QUÉ HACER
En el fragmento seleccionado, busca la oración que empieza con «El discurso político se abre camino». Enumera todas las acciones que esa oración atribuye al discurso político.

FRAGMENTO SELECCIONADO
▬▬▬▬▬▬▬▬▬▬
Libertad e igualdad son ideas motrices con una poderosa carga
simbólica y emocional, y por ello con una fuerza de movilización nada
desdeñable que permiten articular discursos con los que seducir a las
masas. Cuando estas ideas son utilizadas en la lucha partidista adoptan
un nuevo significado, y por tanto un nuevo sentido, que obedece a una
función discursiva en la lucha por el poder. El discurso político se
abre camino sobre un espacio propio con el que crea su propio sentido y
genera su propia representación del mundo hasta el punto de sustituirlo.
En este proceso las ideas adquieren nuevos sentidos y connotaciones que
se ajustan a la lógica interna del discurso y a las condiciones
políticas del momento en la pugna por el poder y la conquista del
Estado. Significa la prostitución ya no sólo de ideas sino ante todo de
valores que definen al ser humano, y que pasan a ser subordinados a la
voluntad de poder de un grupo que aspira a ser la elite dominante.
Libertad e igualdad no se excluyen mutuamente sino que se necesitan.
No puede existir libertad cuando en una sociedad una minoría da órdenes
al resto. En el terreno político esto se manifiesta en el sistema
estatista de dominación, en el que una elite dispone de la capacidad de
tomar decisiones vinculantes para el conjunto de la población y de
obligarla a acatarlas. La sociedad se articula sobre un principio
autoritario que le es impuesto desde fuera por una minoría que la somete
a sus intereses y apetencias. La libertad que proclaman las leyes que
son promulgadas en este sistema, y siempre por un procedimiento
coercitivo, sólo es papel mojado al estar sometida a las conveniencias
de la elite gobernante y de su sistema de dominación. Una libertad
tutelada no es en ningún modo libertad sino cautiverio que la autoridad
justifica bajo diferentes pretextos para conseguir el consentimiento
social.
▬▬▬▬▬▬▬▬▬▬
DATOS PROPORCIONADOS

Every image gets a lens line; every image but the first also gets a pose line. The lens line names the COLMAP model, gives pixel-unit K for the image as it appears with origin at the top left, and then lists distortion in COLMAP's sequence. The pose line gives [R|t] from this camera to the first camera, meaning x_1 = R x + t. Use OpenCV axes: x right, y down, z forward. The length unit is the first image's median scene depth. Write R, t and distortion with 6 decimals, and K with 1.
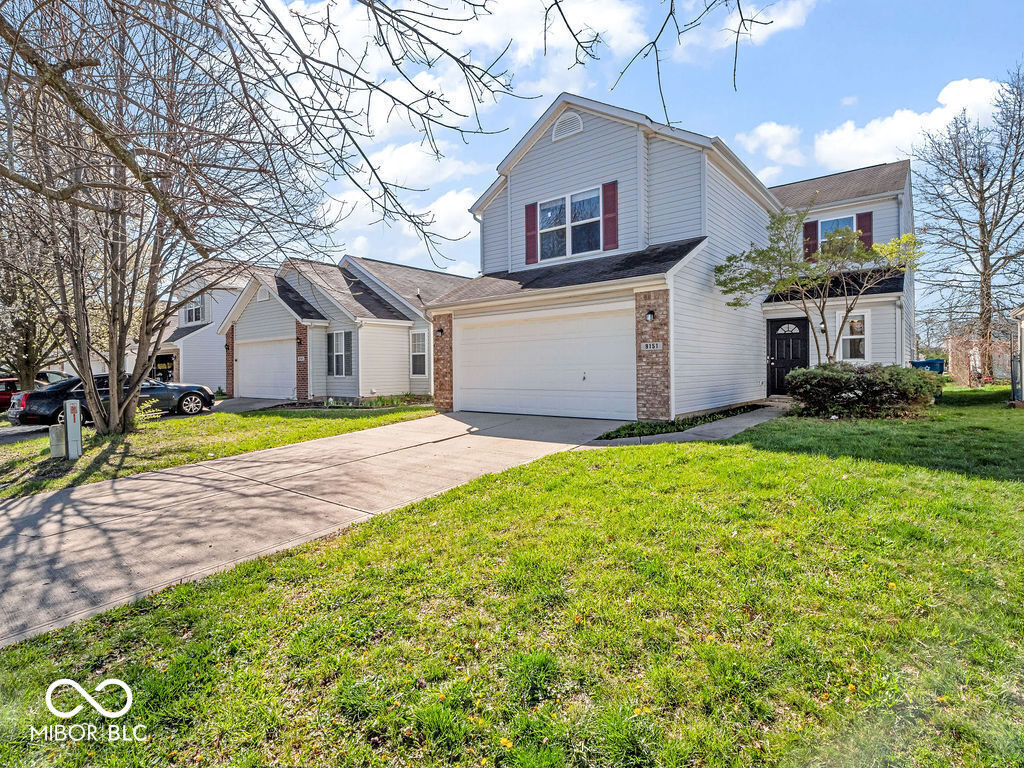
lens RADIAL K [[512.9, 0, 512.3], [0, 512.9, 369.0], [0, 0, 1]] dist [-0.013440, -0.001352]
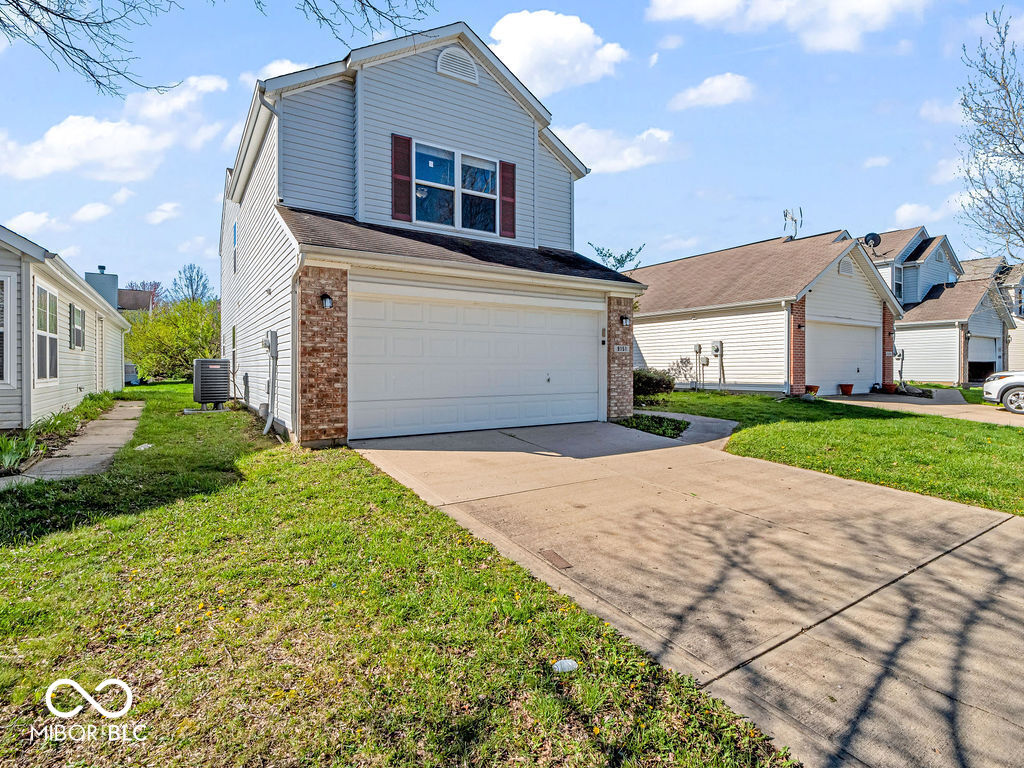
lens RADIAL K [[521.7, 0, 509.4], [0, 521.7, 366.1], [0, 0, 1]] dist [0.000380, -0.013513]
pose [[0.298671, 0.014597, 0.954244, -0.635453], [-0.002410, 0.999891, -0.014541, 0.006142], [-0.954353, 0.002043, 0.298674, 0.678506]]
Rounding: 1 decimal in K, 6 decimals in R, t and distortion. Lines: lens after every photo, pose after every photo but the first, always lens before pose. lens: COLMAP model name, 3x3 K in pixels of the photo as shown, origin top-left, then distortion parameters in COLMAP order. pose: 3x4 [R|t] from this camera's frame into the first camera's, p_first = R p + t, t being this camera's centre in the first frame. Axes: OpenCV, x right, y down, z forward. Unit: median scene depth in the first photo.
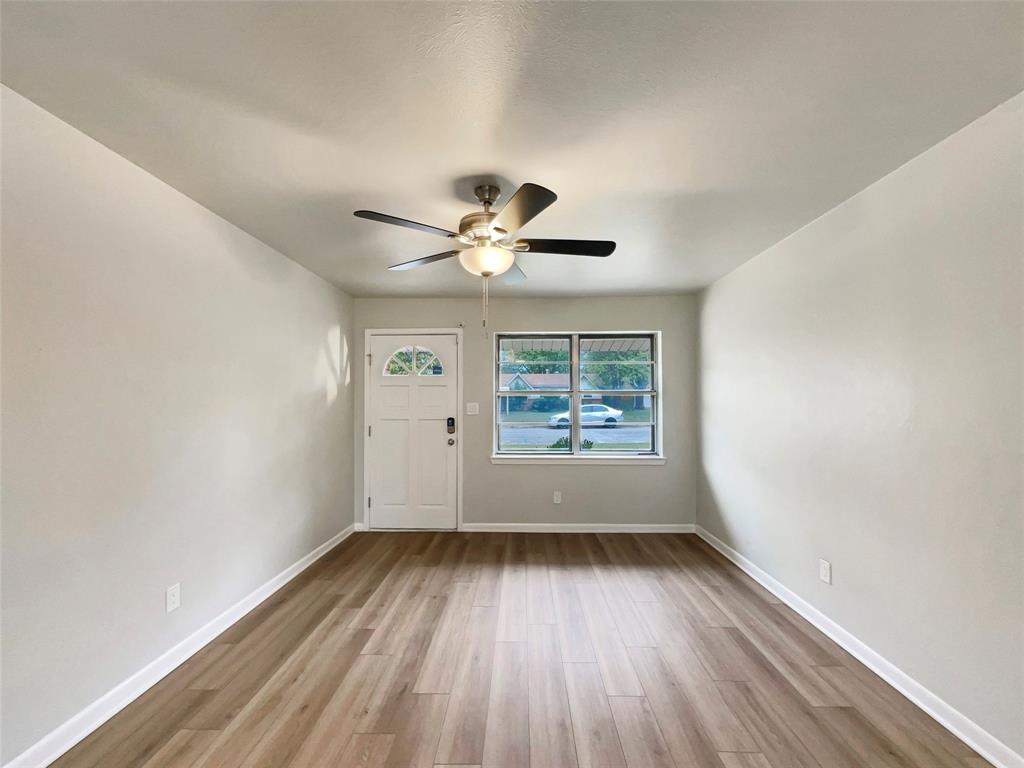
▬▬▬▬▬▬▬▬▬▬
SOLUCIÓN DEL EJERCICIO
- Se abre camino sobre un espacio propio.
- Crea su propio sentido.
- Genera su propia representación del mundo.
- Llega a sustituir el mundo.